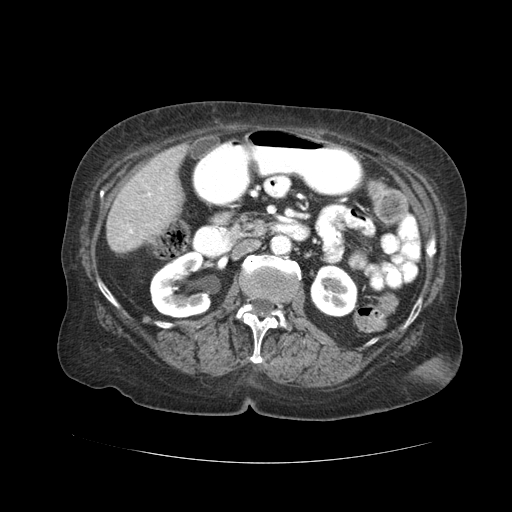
Contrast-enhanced abdominal CT (liver protocol), one axial slice; slice 4 of 59 in the series (ordered by position); reconstruction kernel STANDARD; 120 kVp; soft-tissue window (W 400 / L 40 HU); 2.5 mm slice thickness; 512 × 512 image matrix. From the clinical record (not read from this slice): diagnosis: hepatocellular carcinoma (patient treated with transarterial chemoembolisation; whether this scan precedes or follows treatment is not stated here); TNM stage (as recorded): Stage-I; Child-Pugh class: A; tumour nodularity: uninodular.
Structures marked on this image (semi-automatic segmentation, software-assisted and operator-edited):
- liver parenchyma outside the tumour (the mass and vessels are separate outlines, so this box may not span the whole liver): bounding box [x1, y1, x2, y2] px = [106, 144, 186, 252]
- portal vein: [129, 193, 151, 233]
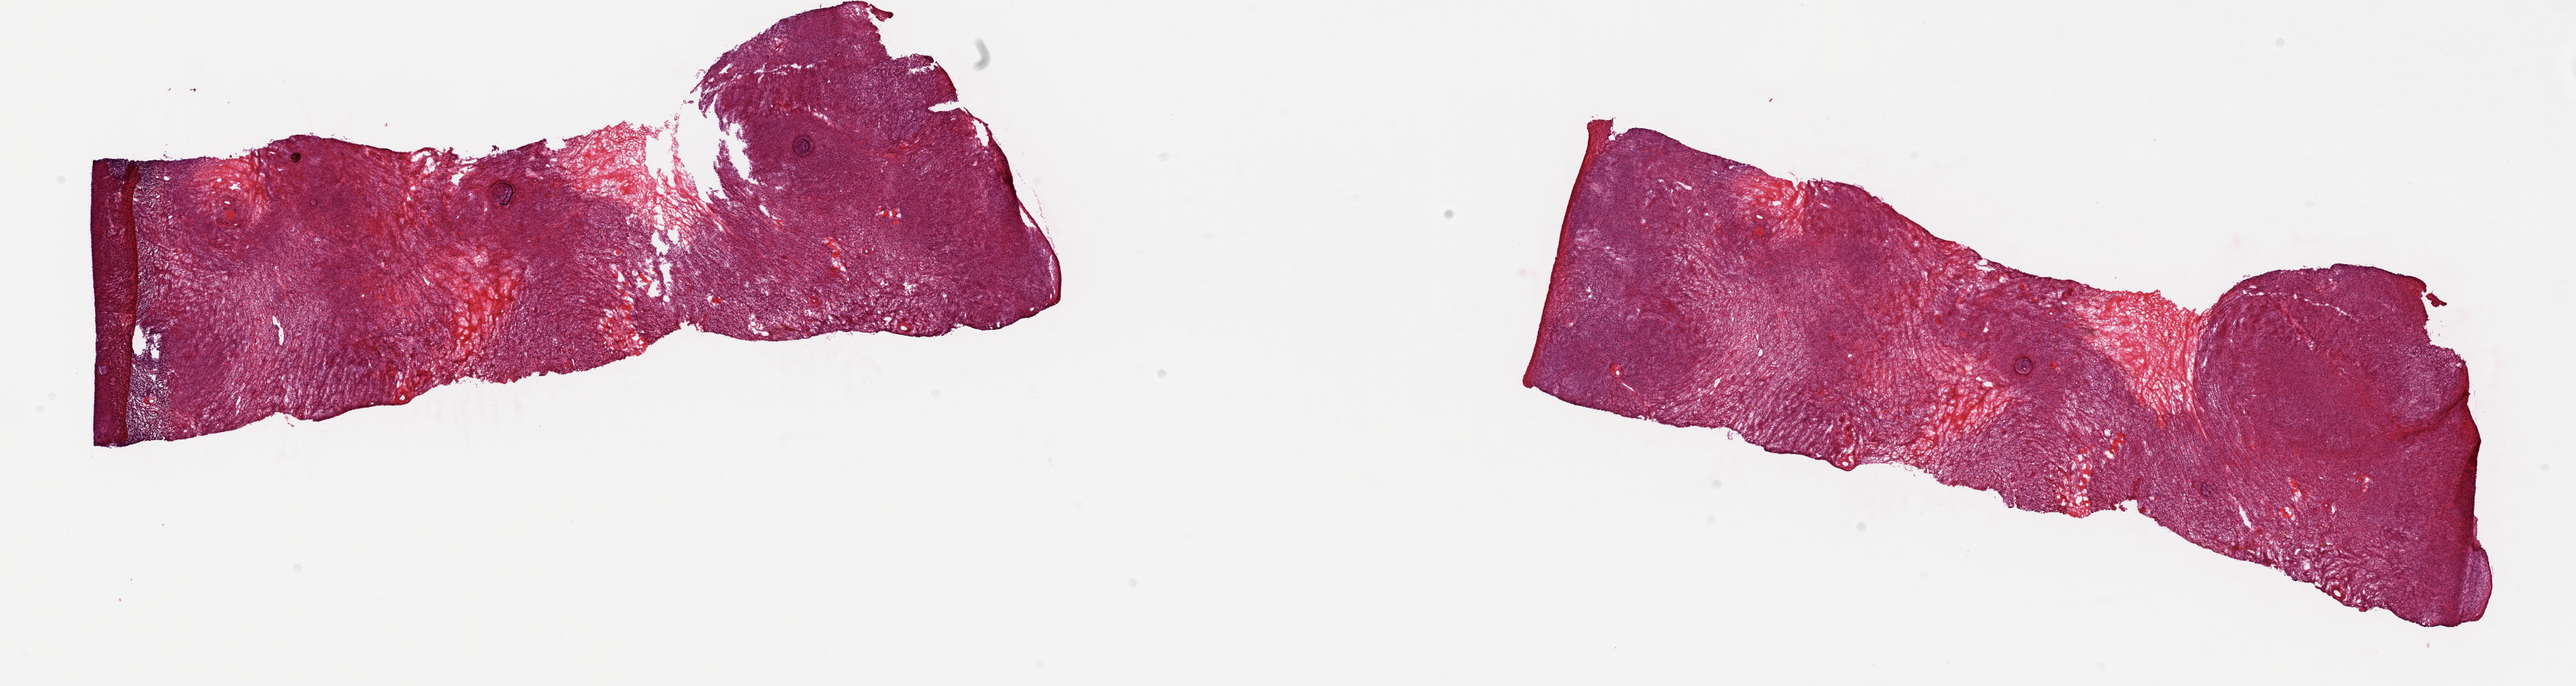
H&E-stained whole-slide image, shown as a low-resolution overview of the whole scanned area (about 27.8 x 7.4 mm); frozen section from the top of the tissue portion; solid tissue normal (non-tumour tissue) sample from the uterus. Female patient; age at initial diagnosis 58 years. Slide review estimates, as recorded: tumour cells 0%, tumour nuclei 0%, normal cells 80%, stromal cells 20%, necrosis 0%. Inflammatory infiltration, as recorded: lymphocyte infiltration 40%, monocyte infiltration 20%, neutrophil infiltration 20%.
- this section: solid tissue normal sample (biorepository sample class)
- patient diagnosis: Endometrioid adenocarcinoma, NOS (endometrium)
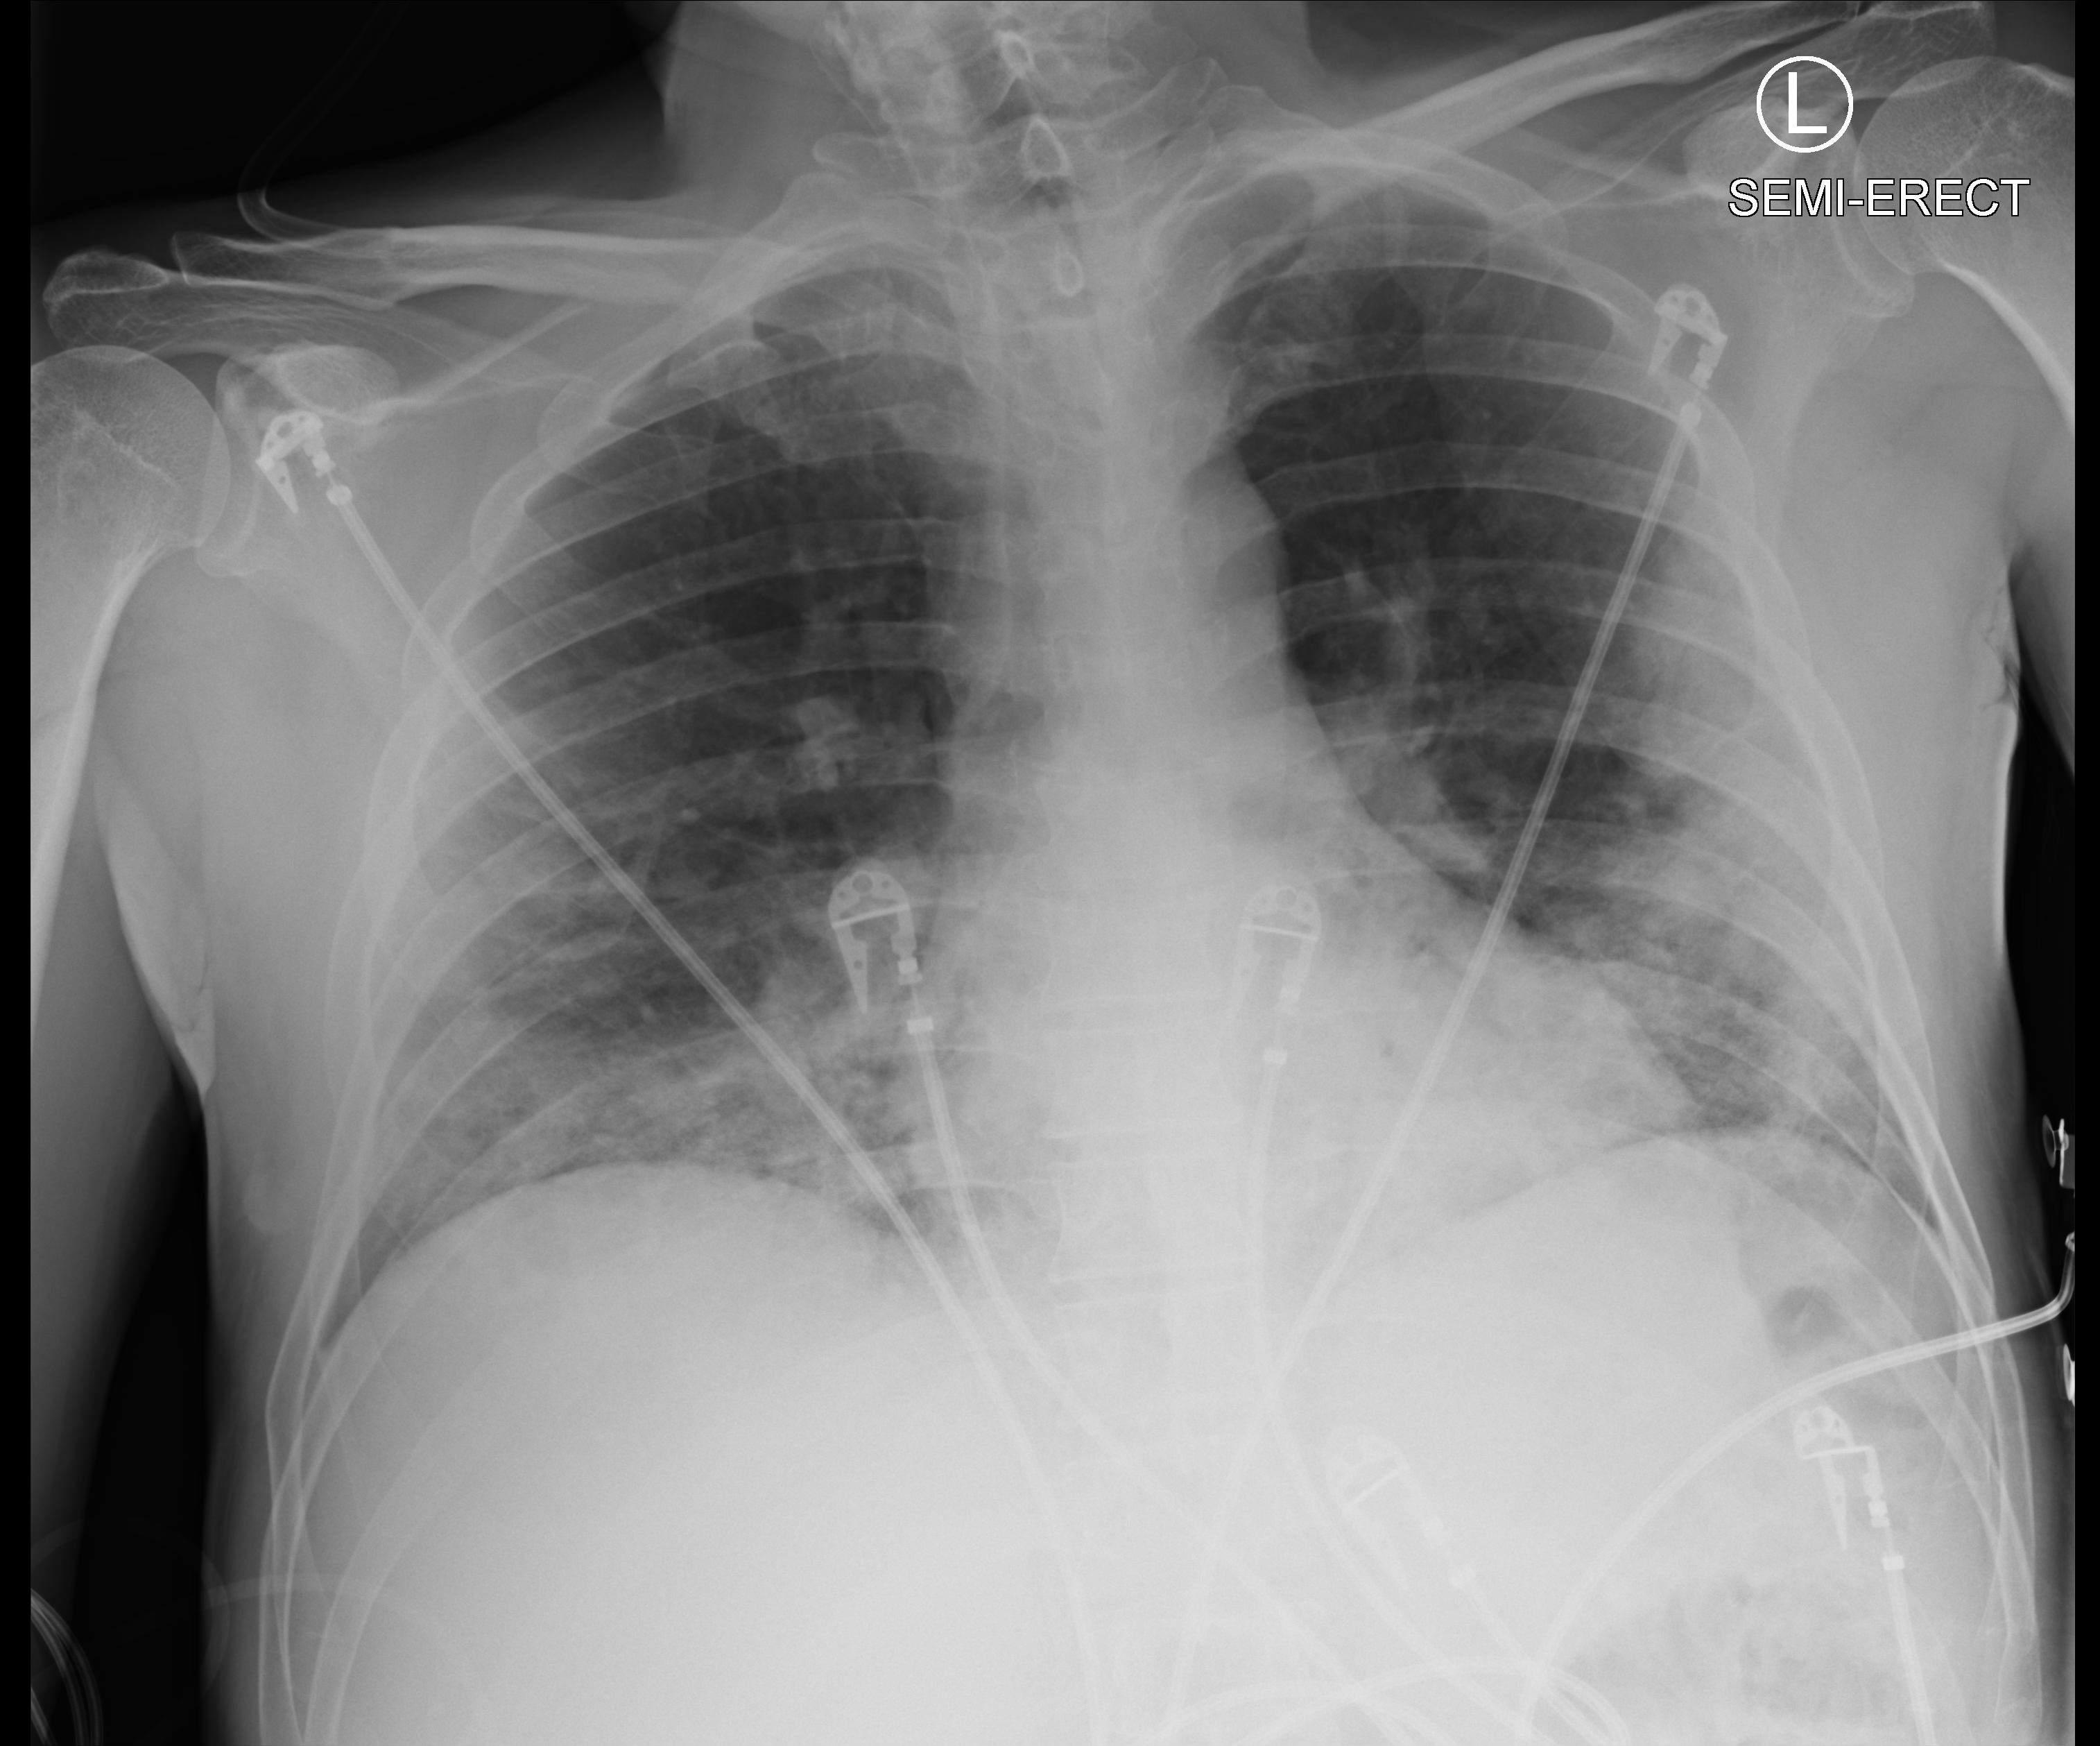
Bedside chest radiograph (computed radiography), anteroposterior (AP) projection. Male patient hospitalised with COVID-19, age 18–59 years.
Admission-level facts for this patient (not findings on this image; timing relative to this image not recorded): mechanically ventilated during this hospital stay: yes; diabetes (admission record): yes.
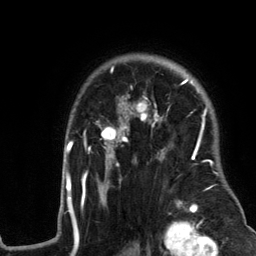
Breast MRI (dynamic contrast-enhanced), one axial slice. Cropped to one breast. Dynamic contrast-enhanced series, time point 2 of 6 at this slice position (early post-contrast). 3 T. TE 2.8 ms, TR 7.3 ms. 1.2 mm slice thickness. 256 × 256 image matrix. Female patient.
Outlined on this slice (semi-automatic segmentation, software-assisted and operator-edited):
- enhancing-tissue mask used for the functional tumour volume (all voxels passing the contrast-enhancement thresholds inside the analysis volume; usually the tumour): bounding box <58,63,240,217> (left, top, right, bottom; pixels)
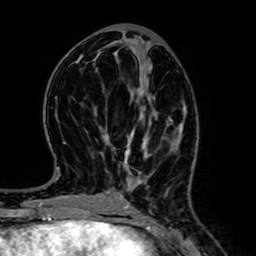
Breast MRI (dynamic contrast-enhanced), one axial slice; slice 29 of 64 in the series (ordered by position); cropped to one breast; dynamic contrast-enhanced series, time point 2 of 7 at this slice position (early post-contrast); 1.5 T; TE 2.6 ms, TR 5.2 ms; 256 × 256 image matrix. Female patient.
Structures marked on this image (semi-automatic segmentation, software-assisted and operator-edited):
- enhancing-tissue mask used for the functional tumour volume (all voxels passing the contrast-enhancement thresholds inside the analysis volume; usually the tumour): bounding box [x1, y1, x2, y2] px = [125, 133, 132, 155]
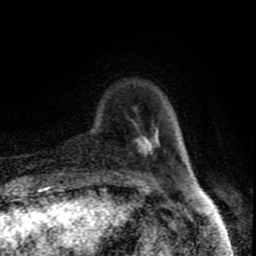
Breast MRI (dynamic contrast-enhanced), one axial slice. Slice 17 of 80 in the series (ordered by position). Cropped to one breast. Dynamic contrast-enhanced series, time point 2 of 8 at this slice position (early post-contrast). 1.5 T. TE 4.2 ms, TR 7 ms. 2 mm slice thickness. 256 × 256 image matrix, field of view 160 × 160 mm. Female patient.
Structures marked on this image (semi-automatic segmentation, software-assisted and operator-edited):
- enhancing-tissue mask used for the functional tumour volume (all voxels passing the contrast-enhancement thresholds inside the analysis volume; usually the tumour): bounding box [x1, y1, x2, y2] px = [136, 131, 160, 155]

○ ○ ○ ○ ○

__What to work on__.
Starting at the line that holds "Breast MRI (dynamic contrast-enhanced), one axial slice. Slice", retype each line exactly through the end of the entries, both ends included.

__Finished task__.
Breast MRI (dynamic contrast-enhanced), one axial slice. Slice 17 of 80 in the series (ordered by position). Cropped to one breast. Dynamic contrast-enhanced series, time point 2 of 8 at this slice position (early post-contrast). 1.5 T. TE 4.2 ms, TR 7 ms. 2 mm slice thickness. 256 × 256 image matrix, field of view 160 × 160 mm. Female patient.
Structures marked on this image (semi-automatic segmentation, software-assisted and operator-edited):
- enhancing-tissue mask used for the functional tumour volume (all voxels passing the contrast-enhancement thresholds inside the analysis volume; usually the tumour): bounding box [x1, y1, x2, y2] px = [136, 131, 160, 155]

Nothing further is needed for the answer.